Quero infirmar que, a chave mestra para o alcance da felicidade está em proporcionar os direitos sociais em sua maior porção como forma de suprir as necessidades básicas dos que se vislumbram hipossuficientes, não se deixando de asseverar que a "porta da felicidade" só começará a se abrir o dia em que a educação se revelar prioridade e se fizer inclusiva, reverberando o instrumento (meio) definitivo para a oferta de felicidade, quando fórmulas paliativas no estilo Robin Hood se tornarão démodé pelo seu ínsito atraso perturbador. Neste momento é que teremos um sistema de Estado que funcionará nos termos da Constituição e a felicidade positivada ou não poderá ser gozada a partir de cada individualidade.
No momento histórico de nosso Estado Democrático de Direito, a positivação do Princípio da Felicidade servirá mais aos operadores do Direito como mais um argumento constitucional a se juntar aos já existentes que fundamentam os pedidos de mínimo respeito às dignidades (lato senso), que propriamente uma garantia que o Estado estará a propiciar os meios para o alcance deste fim, pois como já colocado, a felicidade é um fim subjetivo a partir da oferta de meios que o Estado insiste em abster-se quando deve prestar, de modo que o "Direito à Felicidade" revela-se hodiernamente de uma utopia conjuntural que lamentavelmente mais se aproxima do escárnio que de uma possível garantia estatal.

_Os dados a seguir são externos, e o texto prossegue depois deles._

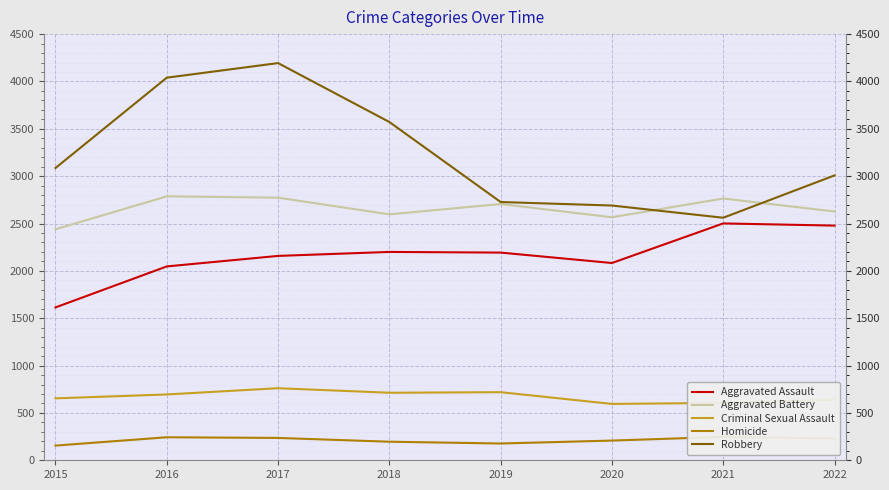

True or false: Homicide and Aggravated Battery intersect in this chart.

False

Independente da positivação, o STF já se fez pronunciar no voto do Ministro Celso de Mello nestes termos: ADI 3300/06-DF - "Não obstante as razões de ordem estritamente formal, que tornam insuscetível de conhecimento a presente ação direta, mas considerando a extrema importância jurídico-social da matéria – cuja apreciação talvez pudesse viabilizar-se em sede de arguição de descumprimento de preceito fundamental -, cumpre registrar, quanto à tese sustentada pelas entidades autoras, que o magistério da doutrina, apoiando-se em valiosa hermenêutica construtiva, utilizando-se da analogia e invocando princípios fundamentais (como os da dignidade da pessoa humana, da liberdade, da autodeterminação, da igualdade, do pluralismo, da intimidade, da não-discriminação e da busca da felicidade), tem revelado admirável percepção do alto significado de que se revestem tanto o reconhecimento do direito personalíssimo à orientação sexual, de um lado, quanto a proclamação da legitimidade ético-jurídica da união homoafetiva como entidade familiar, de outro, em ordem a permitir que se extraiam, em favor de parceiros homossexuais, relevantes consequências no plano do Direito e na esfera das relações sociais".
Assim que, o Princípio da Felicidade poderá servir como fundamento a robustecer nossos pedidos de dignidade humana, e que nos vimos impelidos a buscar no Estado-juiz sua reparação, compensação e restituição fundamental pela ineficiência do próprio Estado prestador. Na atualidade sua positivação poderá servir tão só a qualificar nossas pretensões a já constitucionalizada dignidade, nada além.
Lembro que, a EC 62 acrescentou o direito fundamental a alimentação ao art. 6º da Carta, um direito que encontra-se intimamente ligado ao mínimo existencial e ao Princípio da Dignidade Humana como o "Direito a Felicidade", que ao contrário deste possui um grau de concretude infinitamente maior e por isso mais realizável, revelando-se um direito palpável, mas nem por isso percebeu-se qualquer alteração no campo fenomênico a partir de sua constitucionalização como cláusula pétrea.
Falar em "direito à felicidade" sem educação e com fome, com um sistema de saúde desumano e degradante a dignidade é mais ou menos como prometer ao cego a visão do paraíso antes da morte, possível talvez apenas a partir do poder de imaginar o que não se pode ver com o apoio de psicotrópicos.
Constitucionalizá-la neste momento como princípio a ser perseguido será trazer à CRFB/88 mais uma norma de eficácia mínima que servirá, quem sabe, como novo fomento ao Estado político-executor para à priori se ofertar dignidade.